Statisticians have calculated saves for pre-1969 pitchers, and Face’s are nothing to sneeze at — he led the National League in 1958 (20 saves), 1961 (tied with Stu Miller with 17) and 1962 (28). He finished with 191 career saves. But his best statistic was wins, and by the time he was on the ballot in 1976, saves were seen as a more accurate measure of success for relievers.

Hoyt Wilhelm, the first reliever to get into the Hall of Fame in 1985, was the first pitcher to 200 saves, finishing with 228. Rollie Fingers, the next reliever in Cooperstown, had 341.

“(Face) just wasn’t quite used in the same way that really generated that sort of high visibility,” said Jay Jaffe, a BBWAA member who wrote “The Cooperstown Casebook” analyzing Hall of Fame players.

Face usually had to pitch multiple innings and wasn’t consistently used in save situations the way pitchers are today. Aroldis Chapman of the New York Yankees, for example, has 310 saves despite pitching 611 innings to Face’s 1,375.

John Perrotto, a longtime Pirates writer and member of the BBWAA, said he regularly struggles with how to approach relievers on the Hall of Fame ballot.
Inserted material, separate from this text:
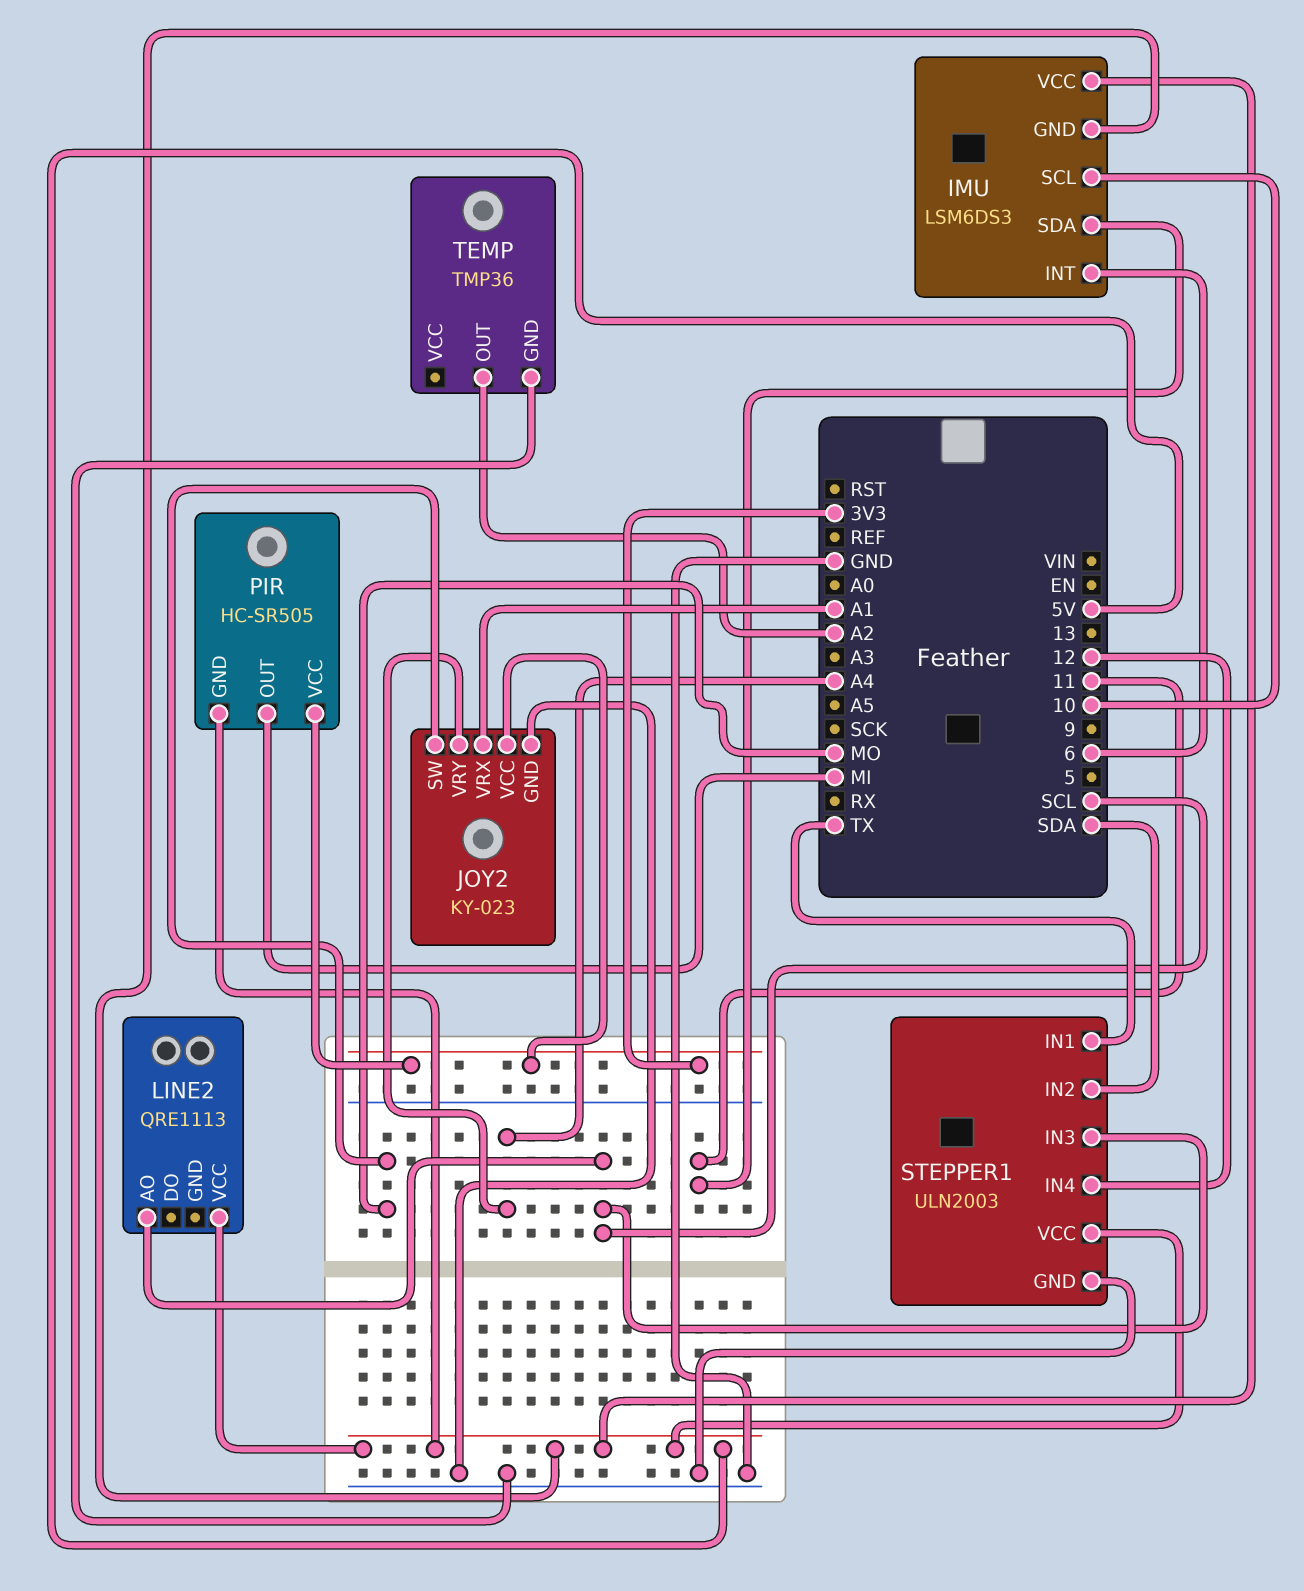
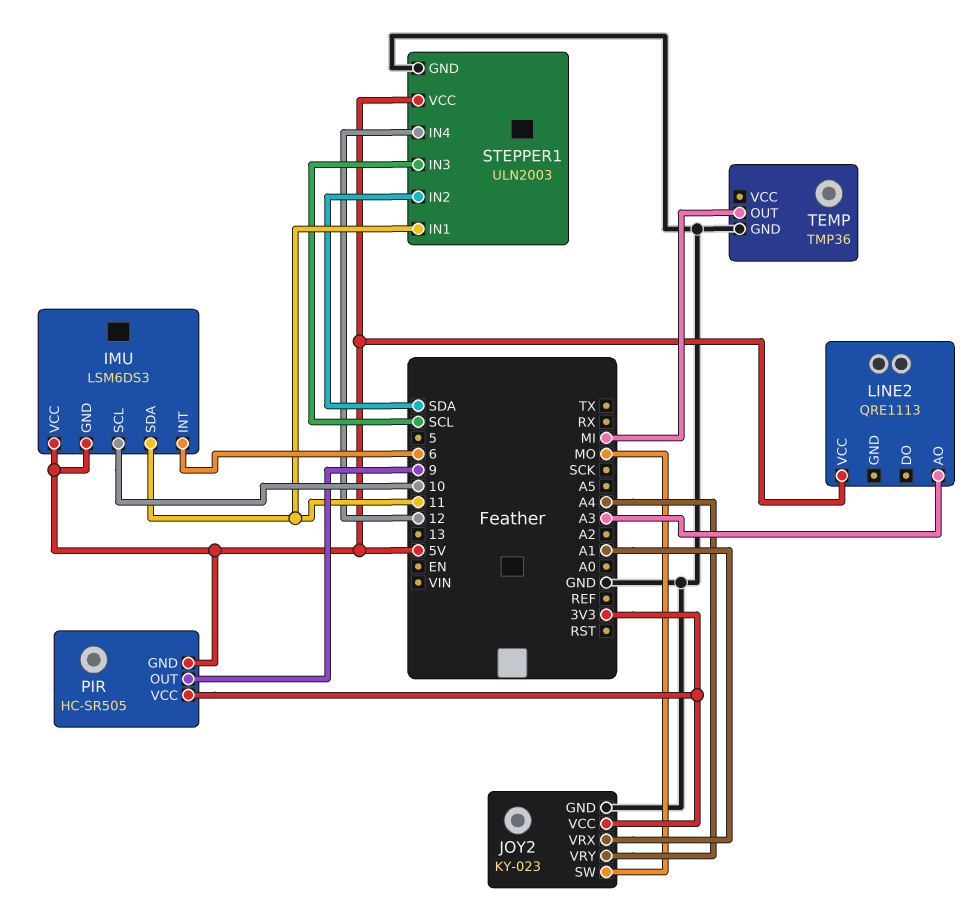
LINE2 pin AO: SCL -> A3
PIR pin OUT: MI -> 9
STEPPER1 pin IN1: TX -> 11
TEMP pin OUT: A2 -> MI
He once asked Trevor Hoffman, another Hall of Fame reliever, how to evaluate the position.

“He thought the benchmark in his eyes — and this is somebody who did it for a long time — is the number of 30-save seasons that they had,” Perrotto said.

But that standard doesn’t quite fit a reliever like Face, who pitched when the save was only gestating.

In Jaffe’s opinion, it’s hard to make the case today that Face belongs in the Hall of Fame from a statistical standpoint.

“But if you put Roy Face in the modern model where he’s only got to work one inning a day, he can throw a little bit harder and focus only on the games where he’s got a save chance, he might come out of it looking very different,” Jaffe said. “Then again, maybe not.”

When Face looks back on his career, it’s not the lack of a Hall of Fame plaque that bothers him most, though — it’s not winning the 1960 World Series MVP.

“I was the first closer to have three saves in a World Series, and if the Yankees hadn’t tied it up in the last game I’d have had the win in that game, and they gave the MVP to (Bobby) Richardson for the Yankees. That’s the only time in baseball that a losing player got the MVP,” Face said.

“Had a couple good weeks, a couple strikeouts — 17 one week, 18 the other week. The scout saw it in the paper, and he came down to watch me pitch, and in the seventh inning signed me to a contract.”